09:47:23 From Janelle Mason : Thanks!

10:10:45 From Christopher A. Landauer : Emilio, Lipton, Perlis – Social Processes and Proofs …., Comm. ACM 22 May 1979

10:12:56 From Gary Berg-Cross : From my notes on explanation for our 2019 Ontology Communique: 1 Meaning of Explanation – there are range of these
2 Grosof deductive Proof , with a formal knowledge representation (KR) – is the gold standard, but there are many types with different representations
3 E.g., natural deduction –HS geometry there is also probabilistic
4 Causal model Explanations
5 There are a range of concepts related to explanation
6 Source or provenance, say of a rule
7 Transparency in origin
8 Ability to explore and drill down
9 Focus on the subject on hand
10 Understand-ability and presentability
11 Trending-Up concepts of explanation
12 Influentiality – , heavily weighted hidden nodes and edges effect
13 Reconstruction – simpler / easier-to-comprehend model
14 Lateral relevance – interactivity for exploration
15 Affordance of Conversational human-computer interaction (HCI)
16 Good explanations quickly get into issue of understanding

10:19:46 From Gary Berg-Cross : Issues in Incrementally adding better
Semantics to Knowledge Graphs
Gary Berg-Cross ( gbergcross@gmail.com )
Abstract
Knowledge graphs (KGs) employ a wide range of semantic resources. However, as is true of complex
information systems, harmonizing rich semantic resources requires effort and involves trade offs.
There are practical reasons to start with modest semantics, and then incrementally add enhanced
semantic improvements. For this process there are a number of active research projects that are
developing light, incremental approaches, methods and tools to support an expanding semantic KG
space that has addressed semantic alignment and harmonization. These projects include methods for
using existing semantic relations and entities harmonized across controlled vocabularies, glossaries of
definitions and ontologies. This article discusses examples of incrementally improving the semantics
of less formal schemas that over time is helping to semantically unify richly interconnected
heterogeneous data ……

10:24:52 From Giuseppe D’Aniello : Kirstie regarding solving problems at different levels of abstraction, you may give a look at the Granular Computing paradigm, I’m working on this

10:27:21 From Kirstie Bellman : Wow Giuseppe, let’s add it to our list of growing collaborations!!!

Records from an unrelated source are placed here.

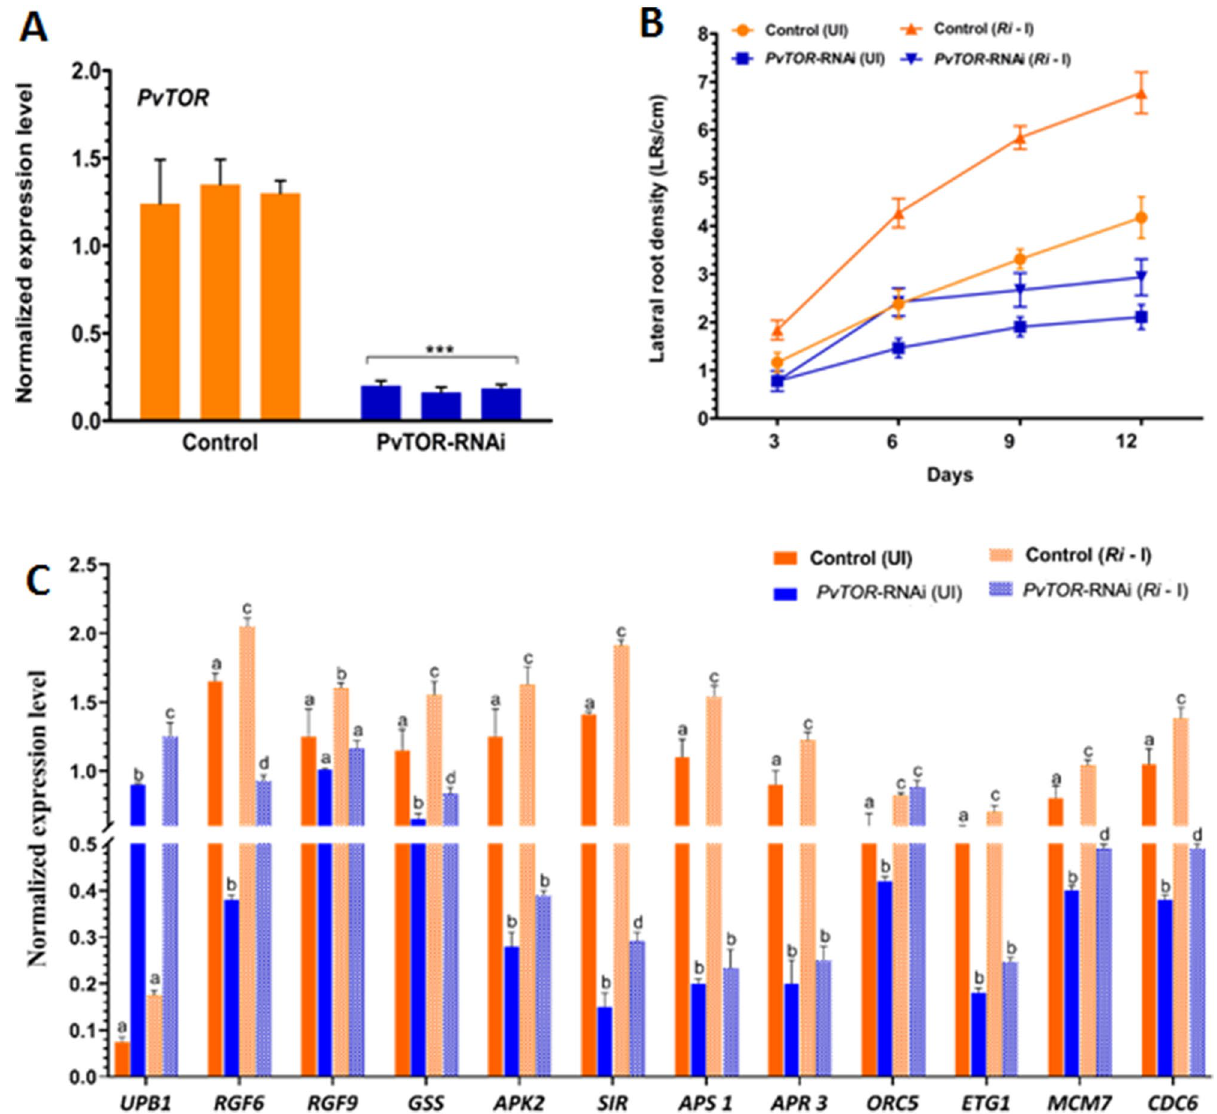
Figure 3. Knockdown of PvTOR inhibits AM fungus-stimulated lateral root production and downregulates the expression of root meristem regulatory genes in P. vulgaris. ( A ) Quantitative RT-PCR analysis of PvTOR transcript levels in control (empty vector) and PvTOR -RNAi roots at 10 days post emergence. Each bar represents three individual transformants (representative RNAi plant 1, 2, and 3). ( B ) Lateral root density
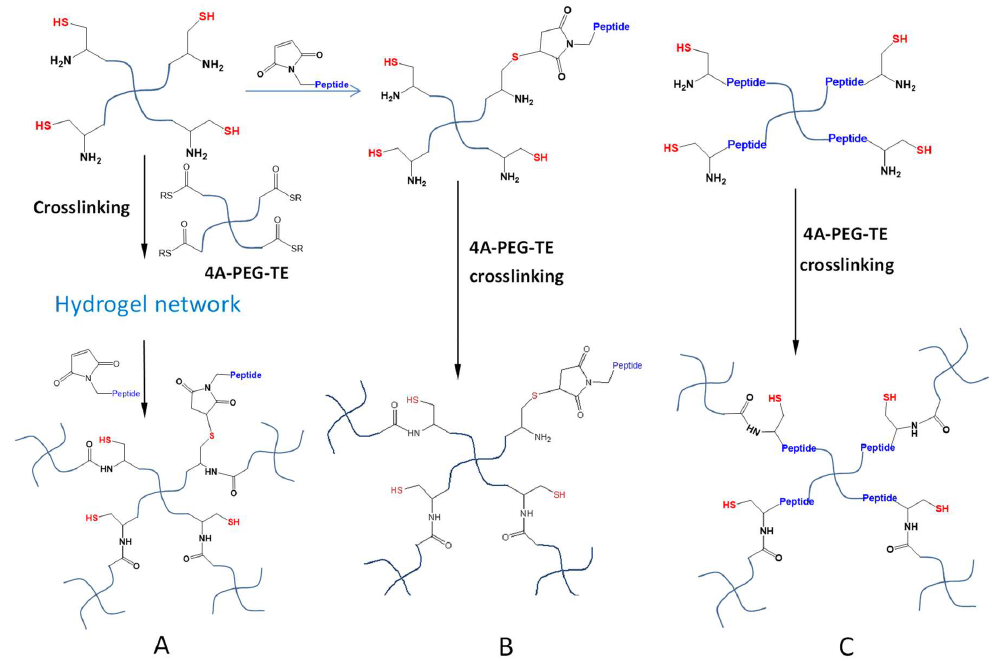
Figure 11. Functionalization of NCL hydrogels. ( A ) The hydrogel network crosslinked by the NCL reaction presents thiols that can react with maleimide-attached peptides (or other bioactive molecules) post-gelation. ( B ) Maleimide-attached molecules can be conjugated to thiol-polymers prior to NCL crosslinking. ( C ) Molecules of desired properties can be synthetically inserted into the thiol-polymers or thioester-polymers to form functional NCL hydrogels.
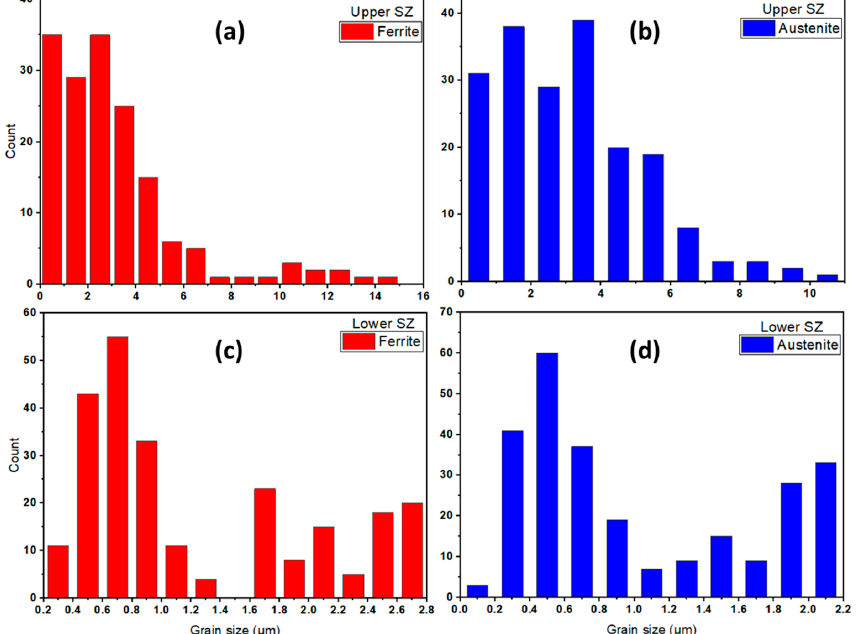
Figure 9. ( a ) Ferrite and ( b ) austenite grain size distribution histograms of the upper zone, and ( c ) ferrite and ( d ) austenite grain size distribution histograms for 2205 DSS butt joint welded at 300 rpm, 25 mm/min, and 20 KN.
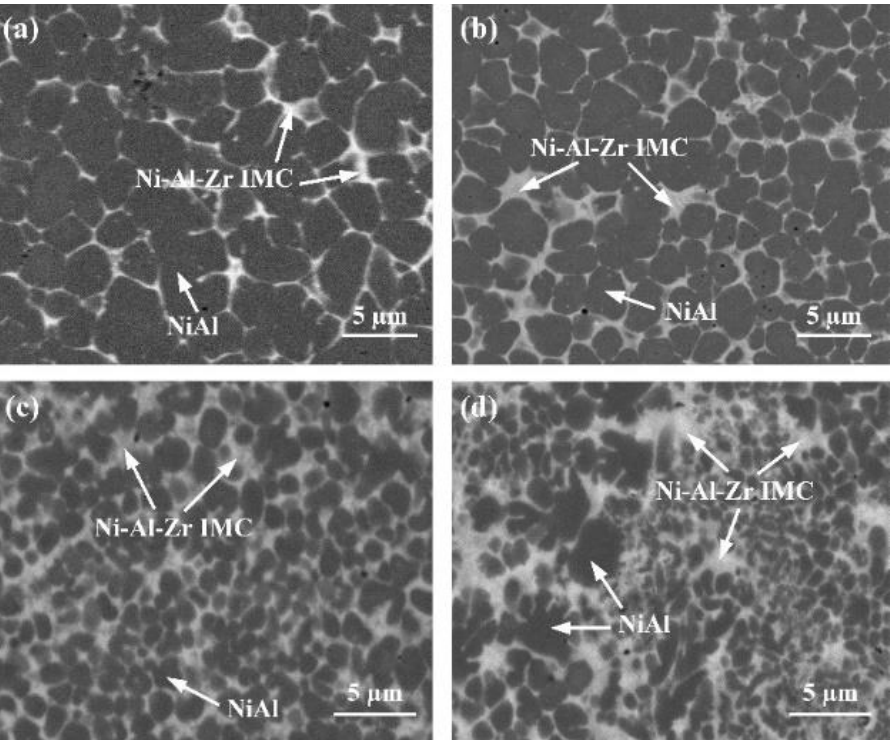
Figure 9. Microstructures of the different interlayer products. ( a ) Zr 5 wt.%; ( b ) 8 wt.%; ( c ) 15 wt.%; ( d ) 20 wt.%.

10:27:42 From Ken Baclawski : https://ontologforum.org/index.php/OntologySummit/Publications

10:29:13 From Melita Hadzagic : Chris, would you please write the name of the author of the paper you’ve just mentioned.. on sonar data? Thanks!

10:29:57 From Christopher A. Landauer : Terry Sejnowski – Neural Networks Vol 1 (1988)

10:30:06 From Melita Hadzagic : Great, thank you!

10:30:52 From Andrew Dougherty : https://sissy.telecom-paristech.fr/

11:56:38 From Kirstie Bellman : How do you know when an ontology is wrong?

11:58:33 From Gary Berg-Cross : Ontologies are models so they are approximate but some are useful. They need to satisfy human criteria of making sense to experts but also the proof from accommodating data to provide answers that can be tested for faithfulness.